(Dataset entries)

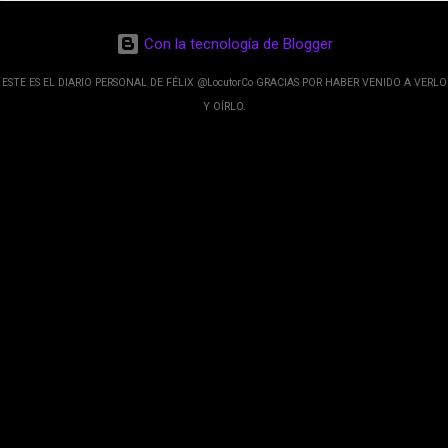
de esos sentidos es lo que hacen los
desarrolladores de Alphabet, la compañía matriz
Con la tecnología de Blogger
de Google; y por el otro lado tenemos el
crecimiento de Google Maps con lo que
ESTE ES EL DIARIO PERSONAL DE FÉLIX @LocutorCo GRACIAS POR HABER VENIDO A VERLO
informamos los usuarios reseñas del lugares
Y OÍRLO.
indicaciones p...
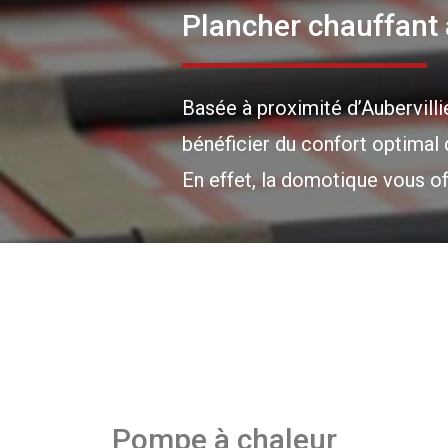
Plancher chauffant 
Basée à proximité d’Aubervilli
bénéficier du confort optimal 
En effet, la domotique vous of
Pompe à chaleur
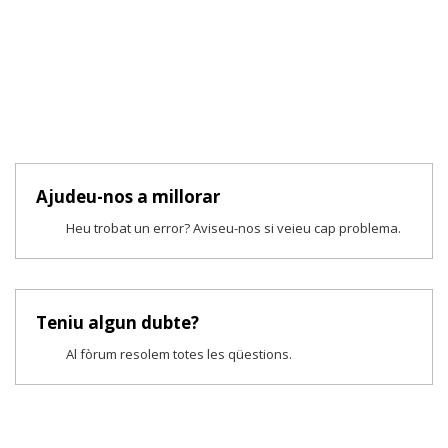
Ajudeu-nos a millorar
Heu trobat un error? Aviseu-nos si veieu cap problema.
Teniu algun dubte?
Al fòrum resolem totes les qüestions.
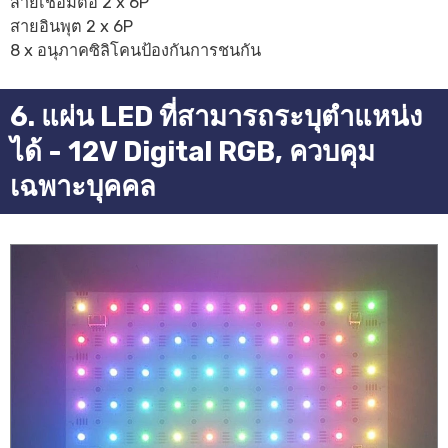
สายเชื่อมต่อ 2 x 6P
สายอินพุต 2 x 6P
8 x อนุภาคซิลิโคนป้องกันการชนกัน
6. แผ่น LED ที่สามารถระบุตำแหน่ง
ได้ - 12V Digital RGB, ควบคุม
เฉพาะบุคคล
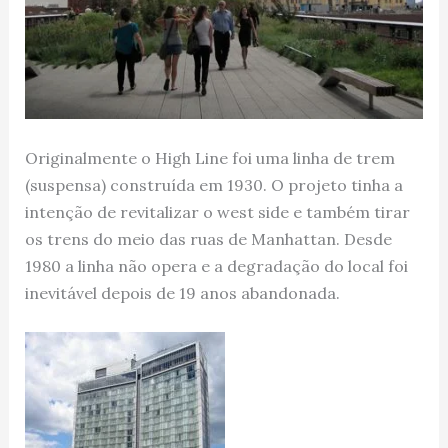
Originalmente o High Line foi uma linha de trem
(suspensa) construída em 1930. O projeto tinha a
intenção de revitalizar o west side e também tirar
os trens do meio das ruas de Manhattan. Desde
1980 a linha não opera e a degradação do local foi
inevitável depois de 19 anos abandonada.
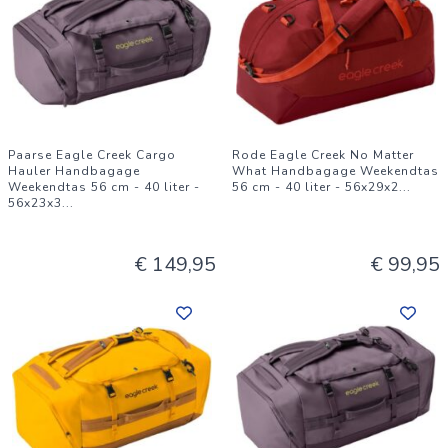
Paarse Eagle Creek Cargo
Rode Eagle Creek No Matter
Hauler Handbagage
What Handbagage Weekendtas
Weekendtas 56 cm - 40 liter -
56 cm - 40 liter - 56x29x2
...
56x23x3
...
€ 149,95
€ 99,95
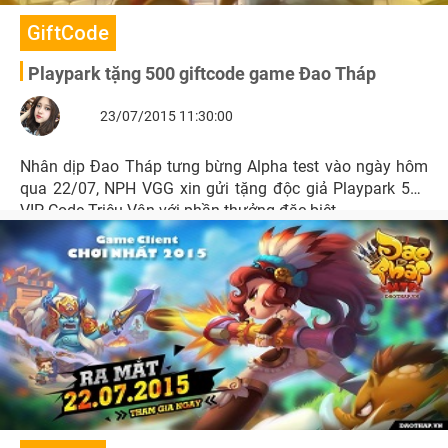
GiftCode
Playpark tặng 500 giftcode game Đao Tháp
23/07/2015 11:30:00
Nhân dịp Đao Tháp tưng bừng Alpha test vào ngày hôm
qua 22/07, NPH VGG xin gửi tặng độc giả Playpark 500
VIP Code Triệu Vân với phần thưởng đặc biệt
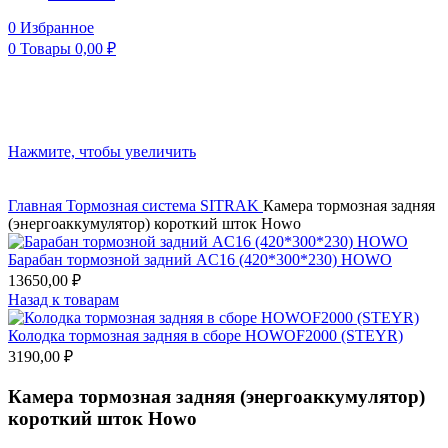
0
Избранное
0
Товары
0,00
₽
Нажмите, чтобы увеличить
Главная
Тормозная система
SITRAK
Камера тормозная задняя
(энергоаккумулятор) короткий шток Howo
Барабан тормозной задний AC16 (420*300*230) HOWO
13650,00
₽
Назад к товарам
Колодка тормозная задняя в сборе HOWOF2000 (STEYR)
3190,00
₽
Камера тормозная задняя (энергоаккумулятор)
короткий шток Howo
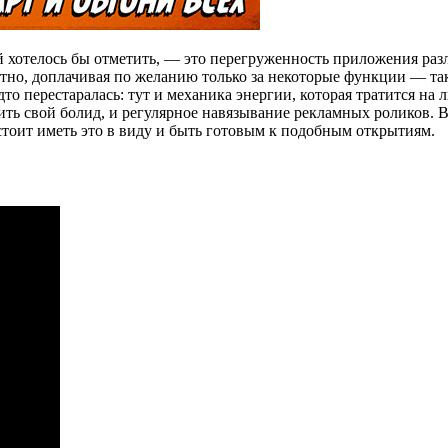
 хотелось бы отметить, — это перегруженность приложения ра
атно, доплачивая по желанию только за некоторые функции — так
дто перестаралась: тут и механика энергии, которая тратится на
вить свой болид, и регулярное навязывание рекламных роликов. 
стоит иметь это в виду и быть готовым к подобным открытиям.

■ Exercise brief: Return, exactly as they stand, the lines above from the one with "(suspensa) construída em" to the one with "Weekendtas 56 cm", omitting any pictures among them.

■ Task solution:
(suspensa) construída em 1930. O projeto tinha a
intenção de revitalizar o west side e também tirar
os trens do meio das ruas de Manhattan. Desde
1980 a linha não opera e a degradação do local foi
inevitável depois de 19 anos abandonada.
Paarse Eagle Creek Cargo
Rode Eagle Creek No Matter
Hauler Handbagage
What Handbagage Weekendtas
Weekendtas 56 cm - 40 liter -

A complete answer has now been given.